# what is this connection for?



## Solidox2k (Jan 21, 2004)

not sure where to post this, but since it looks like some sort of antenna i figured maybe this section would be best. i thought at first it was for some cell phone acc. , but after some trips to some junkyards, i noticed them on many other sentras.... its also looks like something stock. i dunno. this is on a sentra xe. looks like the annt. can plug into it, but since i got my car w/a cdplayer already installed on it, i dunno if this maybe plugged into the stock stereo (have no idea what the connections on the stock stereo would look like)


----------



## Sethticlees (May 30, 2002)

Looks like your Antenna!

You got a B13 right? My B13 antenna had the 2 prong adapter like that. 
Just remove the 2 prong adapter.
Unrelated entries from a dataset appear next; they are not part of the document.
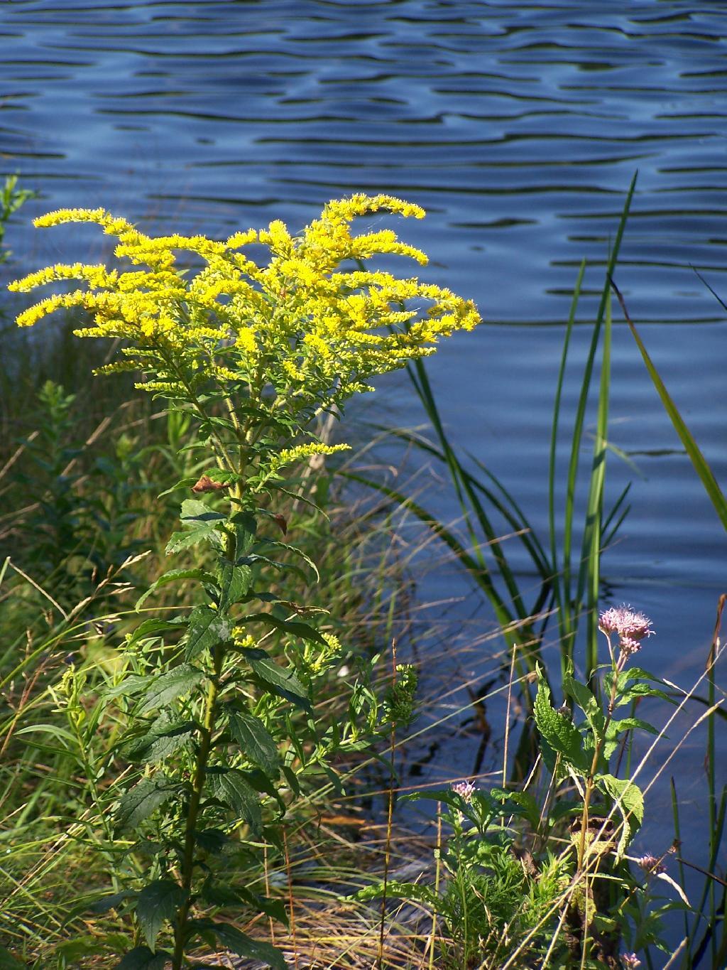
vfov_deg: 10.5
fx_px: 5292
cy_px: 485
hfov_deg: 7.9
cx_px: 364
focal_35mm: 189
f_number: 3.2
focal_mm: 31.3
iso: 80
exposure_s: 1/500
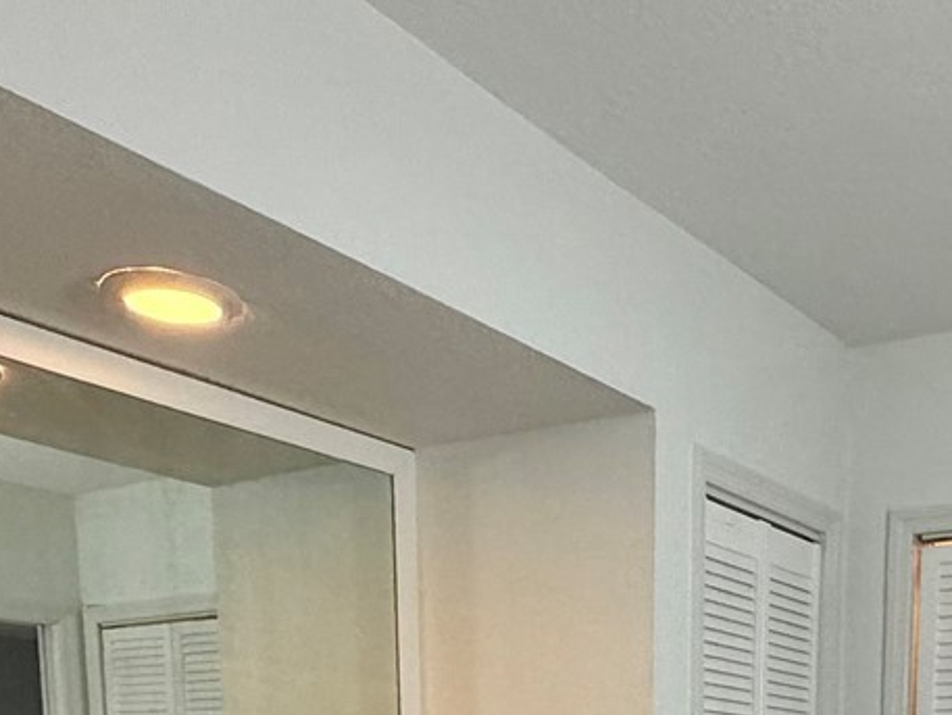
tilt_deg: -9.3
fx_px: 1348
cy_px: 1034
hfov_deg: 38.1
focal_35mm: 49
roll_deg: -0.3
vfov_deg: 24.2
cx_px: 690
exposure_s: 1/60
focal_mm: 2.22
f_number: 2.2
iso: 500
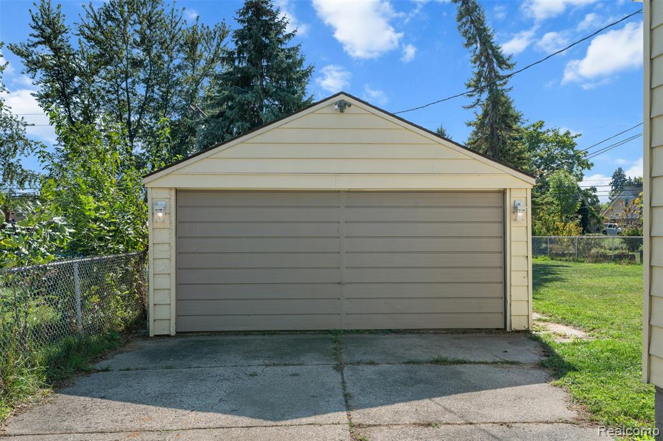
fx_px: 571
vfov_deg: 42.3
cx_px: 332
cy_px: 220
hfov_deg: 60.3
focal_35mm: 31
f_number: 8
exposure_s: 1/50
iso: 100
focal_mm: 31
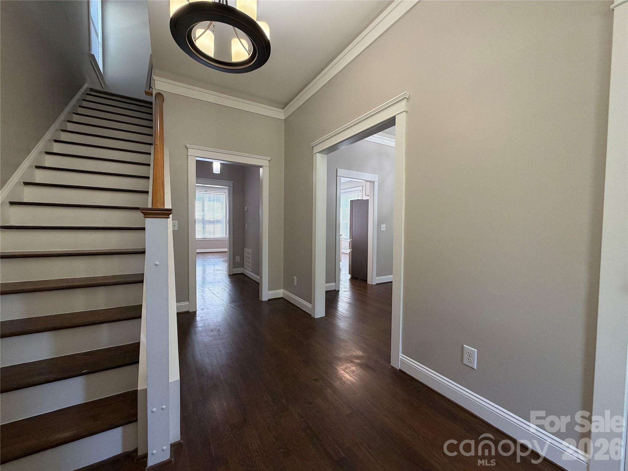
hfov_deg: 102.1
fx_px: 254
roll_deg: -0.6
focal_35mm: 14
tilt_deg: -2.7
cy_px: 236
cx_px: 314
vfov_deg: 85.7
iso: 200
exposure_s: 1/60
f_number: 2.2
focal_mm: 2.22
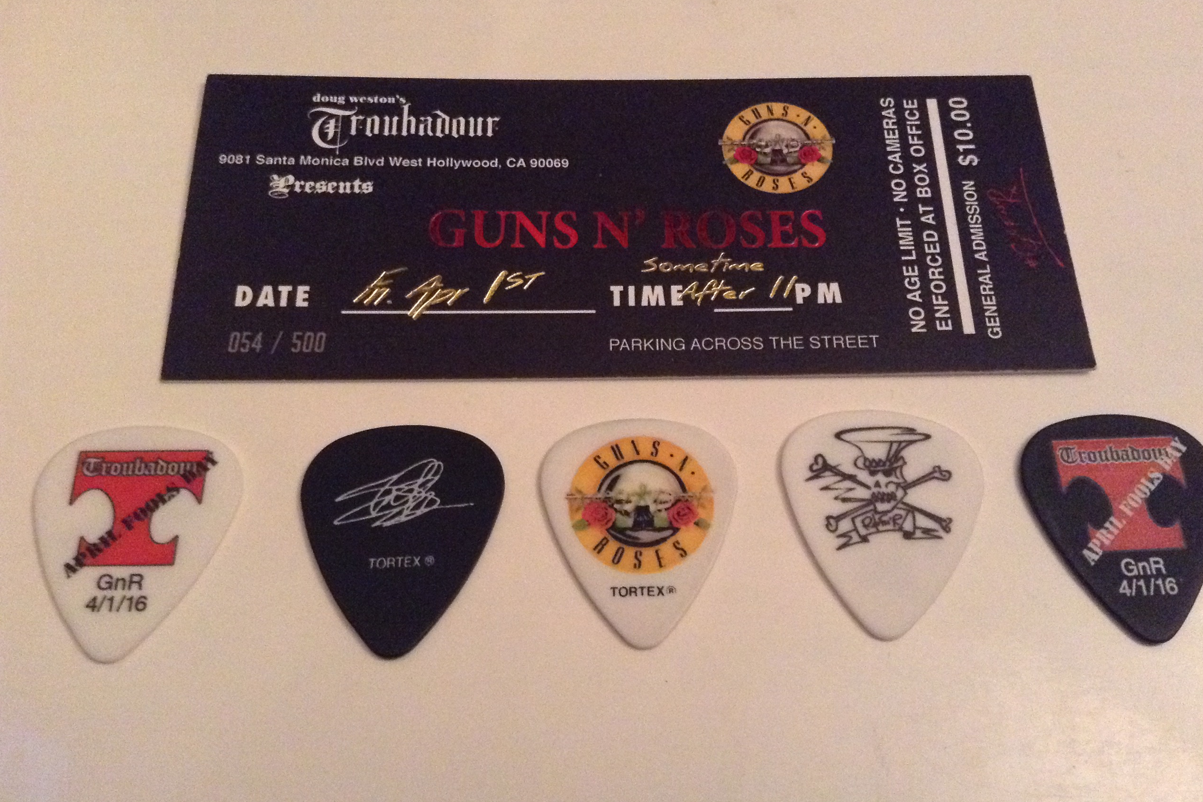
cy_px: 374
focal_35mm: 35
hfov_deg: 54.4
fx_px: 1169
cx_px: 611
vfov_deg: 37.8
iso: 640
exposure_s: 1/15
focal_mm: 3.3
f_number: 2.4
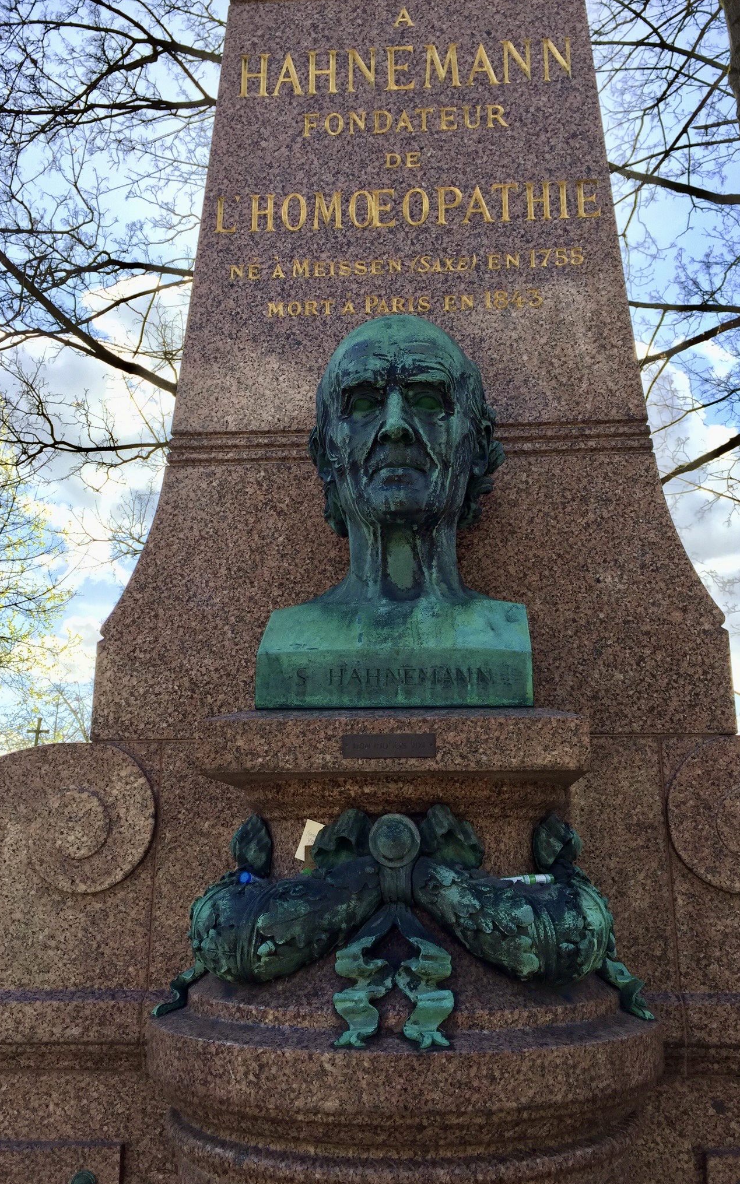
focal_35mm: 31
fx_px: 1001
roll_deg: +1.4
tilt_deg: +13.8
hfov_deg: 40.6
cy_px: 593
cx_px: 396
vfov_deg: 61.2
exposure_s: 1/775
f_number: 2.2
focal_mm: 4.15
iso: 32
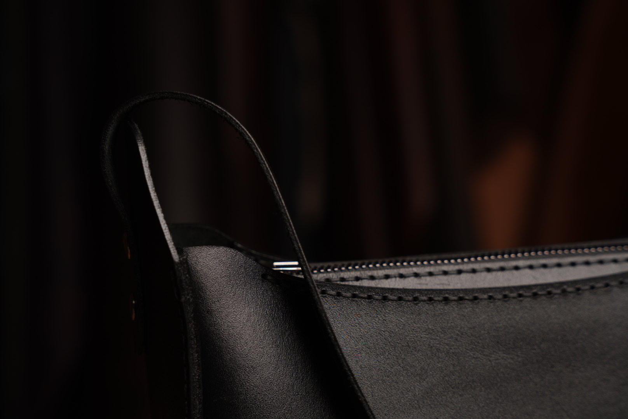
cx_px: 314
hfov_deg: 29.8
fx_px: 1180
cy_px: 210
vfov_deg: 20.2
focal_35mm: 68
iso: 100
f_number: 5.6
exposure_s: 1/80
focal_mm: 67.6
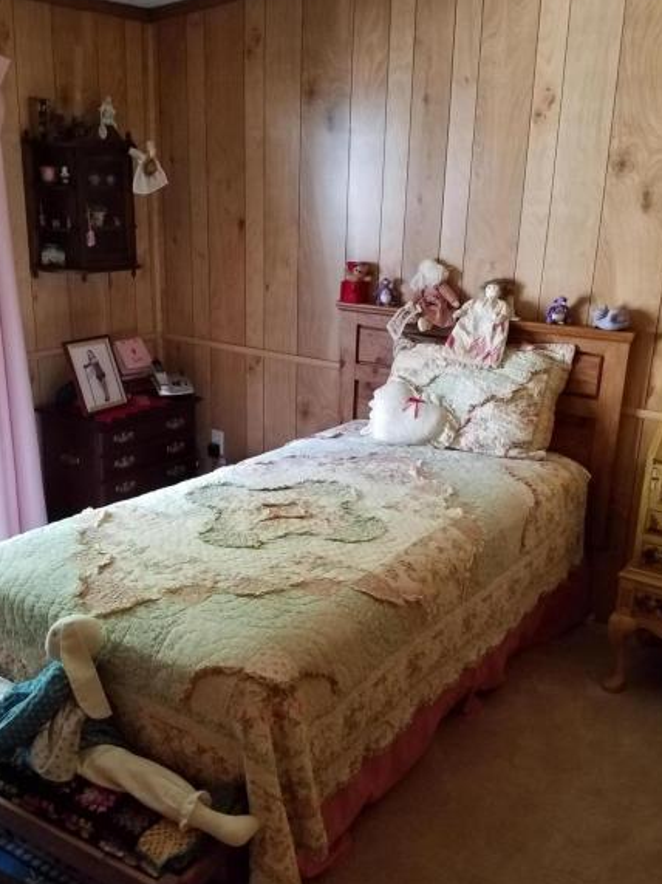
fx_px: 893
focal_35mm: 35
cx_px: 336
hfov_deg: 40.7
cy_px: 446
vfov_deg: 52.6
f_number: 1.7
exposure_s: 1/60
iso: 500
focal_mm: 4.2
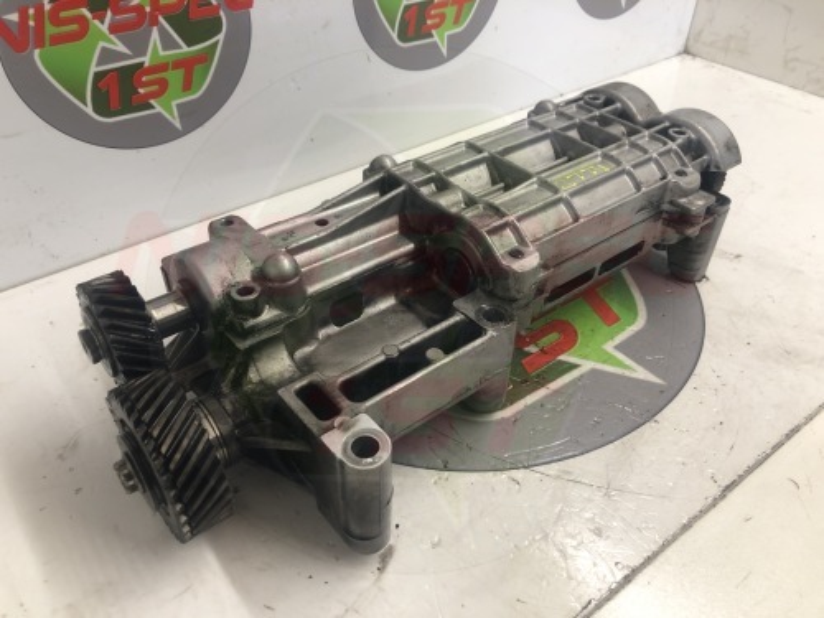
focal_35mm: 28
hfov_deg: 63.4
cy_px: 309
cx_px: 412
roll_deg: +1.5
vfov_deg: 49.7
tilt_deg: -36.0
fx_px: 667
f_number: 1.8
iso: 40
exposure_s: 1/20
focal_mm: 3.99
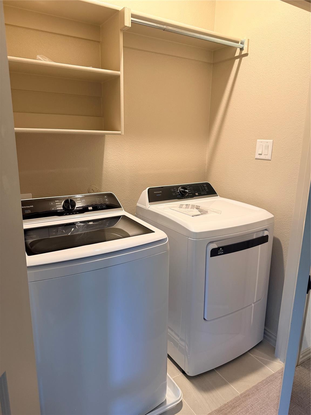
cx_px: 156
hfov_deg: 56.8
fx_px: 287
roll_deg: -1.0
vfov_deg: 71.6
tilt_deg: -14.2
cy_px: 208
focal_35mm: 24
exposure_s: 1/60
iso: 250
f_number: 1.78
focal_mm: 6.76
Then plug the antenna into the back of your cd player. 
You'll soon notice a slight increase in radio reception, if indeed that is the antenna.

Good luck


----------



## Solidox2k (Jan 21, 2004)

Sethticlees said:


> Looks like your Antenna!
> 
> You got a B13 right? My B13 antenna had the 2 prong adapter like that.
> Just remove the 2 prong adapter. Then plug the antenna into the back of your cd player.
> ...


yea yea, i got the normal ant. jack plugged into the reciever. thing is, i was just wondering why this 2prong adapter is there. did the stock radio require it?


----------



## Sanyo (Dec 19, 2003)

Yea it did. It was called something like a diversity adapter or something, Nissan abandoned it when no one else started using it, and in the mid 90s switched back over to the regular 1 prong one.


----------



## Solidox2k (Jan 21, 2004)

ha. a fad that never caught on......how sad. well, thanx.


----------



## b14rulez (Mar 25, 2004)

*installing pioneer deck in nissan b14 98*

hya...does anyone kno how to installin a new aftermarket deck into a 1998 b14, the harnesses are different and the colour codes dont match..can anyone give my guided assistance as to how to go about doin this?? plz?


----------



## Solidox2k (Jan 21, 2004)

b14rulez said:


> hya...does anyone kno how to installin a new aftermarket deck into a 1998 b14, the harnesses are different and the colour codes dont match..can anyone give my guided assistance as to how to go about doin this?? plz?



this is really the wrong place to post. make your own thread in Audio. you'll get more responses.


----------